A board member asked if any of Collin's land is a nature-protected zone. Collins said when developers originally mapped the area, they labeled the core of his nursery as a protected zone. "Any instance when they could shove things up onto other people's properties — instead of theirs - they did."
Collins said the city might require a traffic study. "When we started operating, it was a dirt road — now it's a four-lane highway. We didn't bring in that traffic." He said the city wants to base Evergreen's traffic impact on the nursery's square footage. Collins said that number would speak of ten times the business they actually have.
I checked in with the city to get their side and was told the city attorney's office filed a criminal code enforcement case against Collins in December 2014. They emailed the June 2016 signed plea bargain agreement that details fines, orders, and options for Collins to keep jail and more fines at bay.
Orders include ceasing all illegal grading, stopping sales of unpermitted products, and submitting an erosion control plan. The three options for property use include either restoring the property to pre-1998 conditions, developing the property as a nursery, or placing the property up for sale at an asking price "not more than two percent above comparable properties within eight miles." The latter was by far the least onerous option. Comparable properties include more than 500 acres of open space the city owns adjacent to the nursery.
Collins cut off contact after I asked about the plea bargain. The city wasn't open to further questions either.
Before the planning meeting, Collins showed me a signed September 2016 application to develop the property.
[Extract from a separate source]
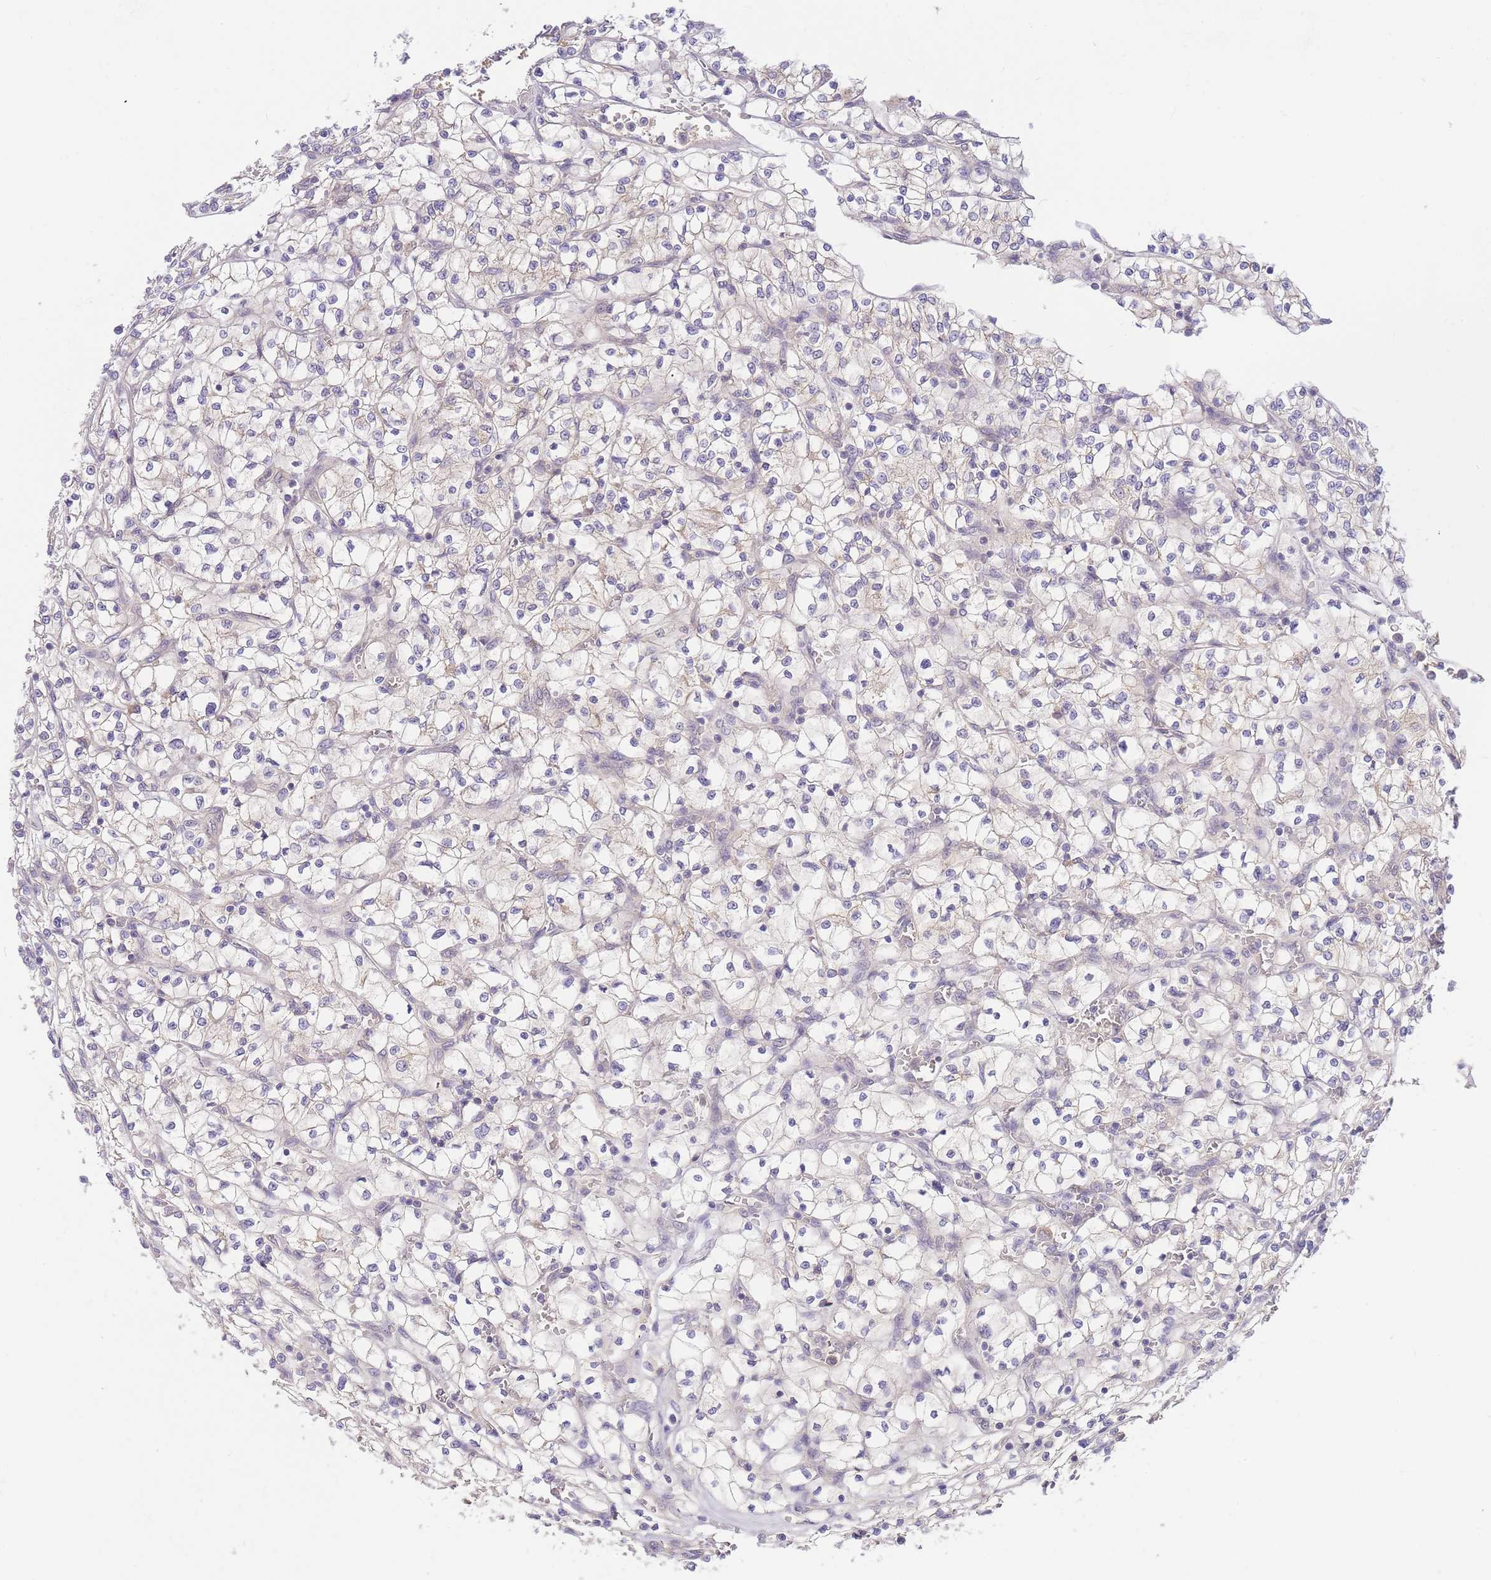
{"staining": {"intensity": "negative", "quantity": "none", "location": "none"}, "tissue": "renal cancer", "cell_type": "Tumor cells", "image_type": "cancer", "snomed": [{"axis": "morphology", "description": "Adenocarcinoma, NOS"}, {"axis": "topography", "description": "Kidney"}], "caption": "Human renal cancer stained for a protein using IHC demonstrates no staining in tumor cells.", "gene": "ZNF577", "patient": {"sex": "female", "age": 64}}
I was unable to confirm city receipt of this but the timing coincides with a September 2016 hearing for Collins to show compliance. Bolstering that is Collin's 2016 hire of super-lobbyist Paul Robinson to sway the city in acquiring this permitting.
The plea bargain states all the hoops Collins must jump through to develop his property into a nursery — the same nursery he started circa 1980.
Attached to the plea bargain were a 2010 document dealing with compost facility runoff and erosion protection measures and a 2004 court settlement agreement. The latter called out Collins for operating in excess of permitted composting capacity. Collins denied any wrongdoing but entered into the 2004 agreement, avoiding further litigation.
The only other code complaint I found for the nursery was from 2006 - hidden under a different address within the nursery. The development services department lodged this complaint about expired permitting and zoning. Referred to the city attorney, the complaint notes a follow-up is awaited from the city attorney's office as of November 2016.